After Senate Majority Leader Mitch McConnell (R-KY) announced the delay of
the CISA vote Wednesday, Wyden echoed the sentiments that caused activists
and ordinary citizens to send north of 6 million faxes denouncing the bill.

“It prevents Americans from suing companies for losing their data,” he
said, noting CISA would permit companies to share customers’ personal
details, including email contents, financial information, and any
electronically stored data. “It is voluntary for the companies but for the
citizens…across the country it’s not voluntary. For them, this legislation
is mandatory.”

Rottman agreed, saying the bill would permit private companies to share
otherwise sensitive and heavily guarded information in the name of
cybersecurity: “The growing volume of sensitive information will make the
government databases even more tempting targets for cyberspies or
criminals, which will harm cybersecurity.”

Even Homeland Security Has Concerns

The federal agency charged with guarding the country’s and its citizens
digitally and physically said CISA’s framework could “contribute to the
compromise of personally identifiable information by spreading it further,”
according to a letter the agency sent to Sen. Al Franken (D-MN) last week.
“While DHS aims to conduct a privacy scrub quickly so that data can be
shared in close to real time, the language as currently written would
complicate efforts to do so.”

The bill is similar to a previous volunteer-led effort launched in 2014
where major retailers including Safeway, Walgreens, and Nike formed an
alliance with the Department of Homeland Security, Federal Bureau of
Investigation, the Secret Service to share real-time threat information
through a central intelligence-gathering system.

Under normal circumstances, Rottman pointed out, DHS would “conduct a
second sweep of the information to remove any PII that got through. Under
the bill, it is not allowed to do so, and it must automatically share the
information with the National Security Agency and other intelligence and
law enforcement agencies.”

That information is then “used to detect, investigate and prosecute a
variety of non-cyber-related crimes,” including those that fall under the
Espionage Act — legislation that has been the crux of many national
security investigations and government whistleblower cases.

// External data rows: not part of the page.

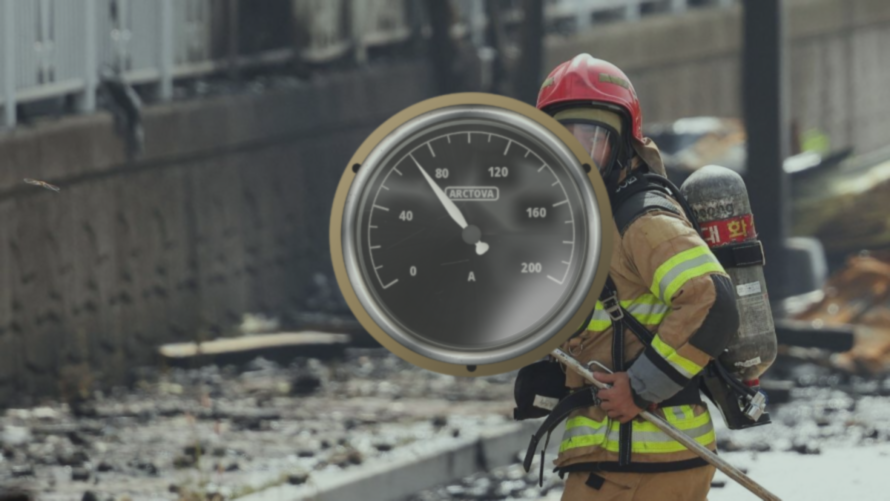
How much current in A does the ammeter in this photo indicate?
70 A
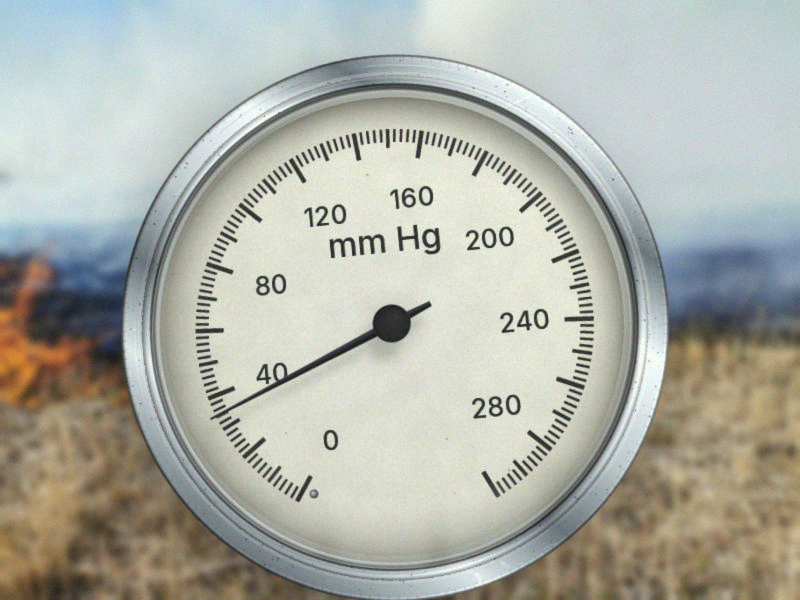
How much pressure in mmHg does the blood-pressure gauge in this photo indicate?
34 mmHg
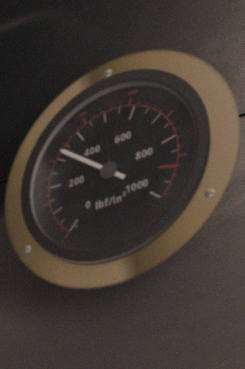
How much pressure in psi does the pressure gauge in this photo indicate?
325 psi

It Wouldn’t Prevent The Most Egregious Hack Attacks

Most importantly, advocates proclaim the bill wouldn’t do anything to
preclude breaches, including China’s enormous attack on the Office of
Personnel Management, health records breaches, the notorious Sony hack, or
bad digital hygiene.

Robyn Greene, policy counsel for the New America Foundation’s Open
Technology Institute, agreed, tweeting the breaches that wouldn’t have been
prevented based on CISA’s language.

But we’ll just have to wait until after Labor Day to see if Congress agrees.